昔、白人力士といえば、ショボイ感じの人ばかりだったような印象だけど、今いる連中はけっこう強いようである。旧ソ連系の国情の安定しない国が多いようだから、かつての白人力士(カナダなどの出身)と比べて胆力みたいなものが違うのだろうか?
純血主義なんてことを言うつもりは毛頭ないけれど、相撲界がこうまで外国人力士に席巻されているを目の当たりにすると、国技として、さすがに寂しいような気はする。強い日本人力士は出てこないんだろうか? 高見盛などは人気があって、勝っても負けても見てて面白いけど、やっぱりもうちょっと強くないとな、なんて思う。
とくに、モンゴル勢はすごい。こうなるとモンゴル相撲って、日本の大相撲より強いんじゃないかとさえ考えてしまう。騎馬民族として戦いに長け、かつては大陸を征服した先祖を持つモンゴル人。身体能力はすごいものがあるんじゃないだろうか。そういう素地を持つモンゴル人が、ぞくぞく日本に上陸したら、やがて日本人力士なんか追い出してしまうんじゃないだろうか。

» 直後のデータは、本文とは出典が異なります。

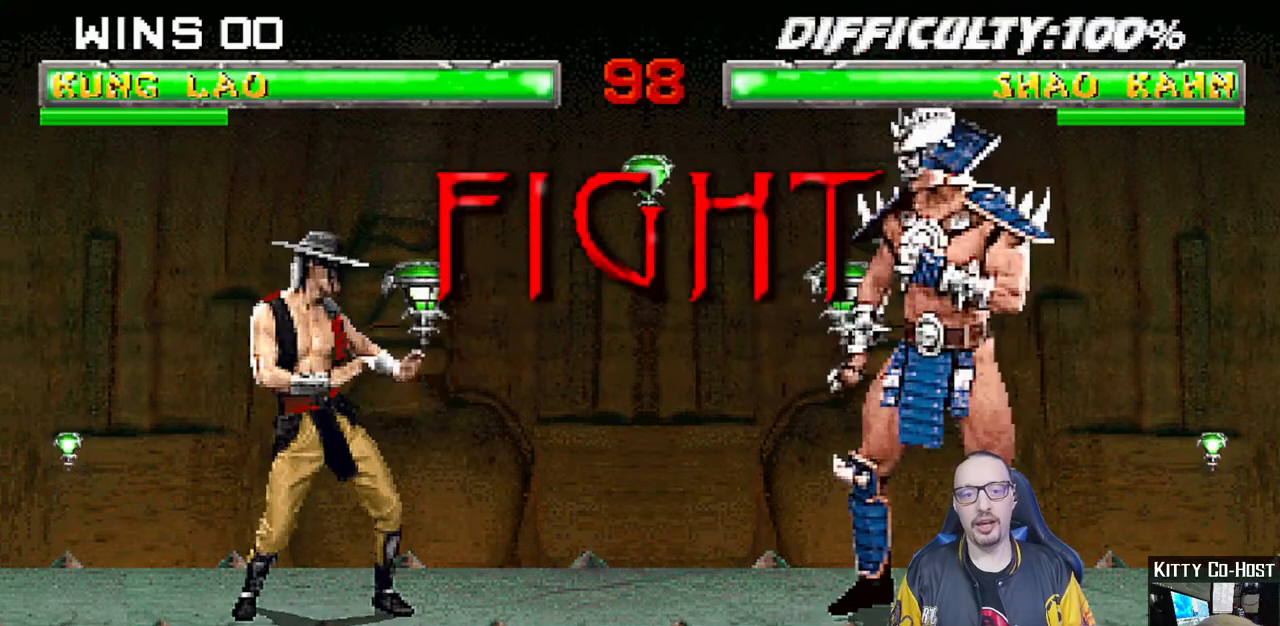
{"buttons": ["DPAD_UP", "DPAD_LEFT"], "left_stick": "center", "right_stick": "center", "events": [[17, "DPAD_LEFT", "up"], [17, "DPAD_UP", "up"], [133, "DPAD_LEFT", "down"], [133, "DPAD_UP", "down"]]}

ところで、実物を見て(遠かったけど)、角界のベッカム、琴欧州はやはり(というか、もちろん)ベッカムには似ていなかった。さりとて、ジョン・ベルーシにも、”少ししか”似ていなかった。歳をとって、顔がポッチャリしてきたら、もっと似るかもしれない。

『朝青龍』
僕は詳しくは知らないんだけど、今知ってる限りでは、朝青龍はけっこう気になる力士だ。もちろん、ただ一人の横綱で、しかもモンゴル出身ということで露出が多いからってこともあるが、イキが良くて、(やり過ぎのところも多々あるみたいだが)いい意味で”やんちゃ”なところがあると思う。
この”やんちゃ”という言葉、よく不良とか若い頃にワルさをしてきた人のことをやんわりと表現する時に使うけれど、僕はそういう使い方には賛成できない。僕は原則的にワル自慢は嫌いだ。人に迷惑をかけたことは恥じるべきであって、おもしろがってとりあげることではない。”やんちゃ”というのとは本来意味が違う。だから個人的には暴走族だったりしたことで有名な千代大海は、(今知る限りでは)あんまり好きになれない。

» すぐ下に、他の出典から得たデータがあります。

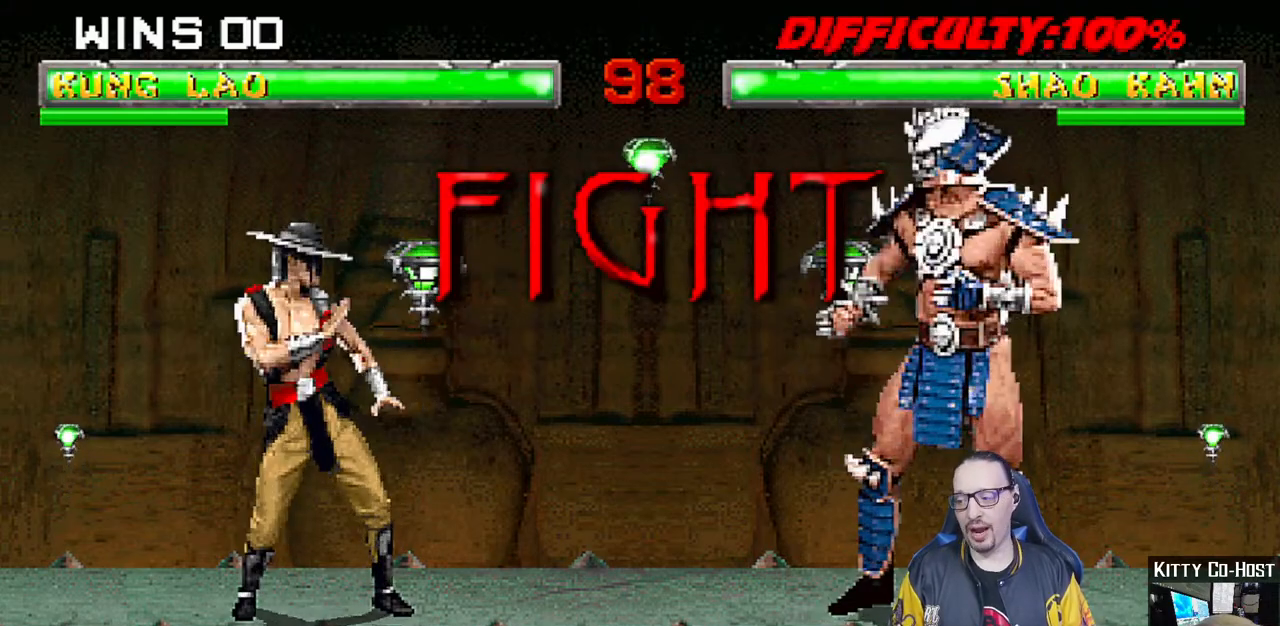
{"buttons": ["DPAD_UP", "DPAD_LEFT"], "left_stick": "center", "right_stick": "center", "events": []}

以前書いたように、僕はそんな朝青龍が”イキの良い”うちに、相撲を観たいと思っていたのだ。
先日述べた”伝統文化としての相撲を鑑賞する”という側面のほかに、相撲という格技を見に行くというよりも、朝青龍を観に行く、ということがさらに重要だったのである。
ところが、ご存知のように朝青龍は場所が始まってすぐに休場ということになってしまった。
しかし僕は(観戦に行く場所にもかかわらず)テレビを見てなかったから、それを知らないで国技館に出かけたのである。電光掲示板の休場の枠に、「朝青龍」の文字を見つけた時の僕の気持ちを察してもらいたい。
自分の目を疑って、何度も何度も見直したものだ。
…朝青龍を見に来たのに!
じつは、以前に、五月に相撲観戦に行くことをここで告知した時に、最後に「朝青龍、観られるかな…?」という一文を書いたものの、思い直して消しておいたという経緯があった。いつも、なぜか悪い想像をしてしまうクセがあって、「休場しなきゃいいがな…」なんてことが頭をふとよぎったのである。歌丸の落語を見に行く時も休演が心配だったが、その時は大丈夫だった。でも今回は悪い予感が当たってしまったのだ。
でも、朝青龍はまだ25歳(思ったよりかなり若いのでびっくりした)。また観られる機会はあるだろう。
(くやしいから『朝青龍弁当』を食べてやった!)

『祭り』
相撲はそのしきたりや礼式、マゲ、まわし、行司の装束、国技館の建物などの意匠、先日書いたような神社や神道との類似点、歴史の古さなどから、そして裸の男衆が汗をとばしてぶつかり合うということから、祭りの雰囲気が感じられる。荒っぽくて無愛想な男が仕切る世界であり、観客の熱狂も合わせて、会場はまさに祭りのような空気が漂っていた。

『客席』
枡席というのも”祭り”のイメージを盛り上げるものだが、値段がべらぼうに高いので、ちょっと意味合いが違ってくる。”とても贅沢な見せ物”という感じだ。そこに陣取るのは、日本髪を結った妙齢の(?)お姉さんや、何の商売をやってるのかと勘ぐりたくなるようなドレス姿の女性とか、お大尽風のオジさんとか、さすがン万円を支払って観戦している人たちだなあという風体である。
そうかと思えば、いい席に座っていた中年の男女が、後から客を連れてきた案内係に促されて席を立ち、グルッと大回りして、べつの空いてる枡席に座るのを目撃した。きっとその連中は、枡席のチケットなんか持っていないのに、空いている席を渡り歩いて観戦しているのであろう。なんてセコいヤツらだ…。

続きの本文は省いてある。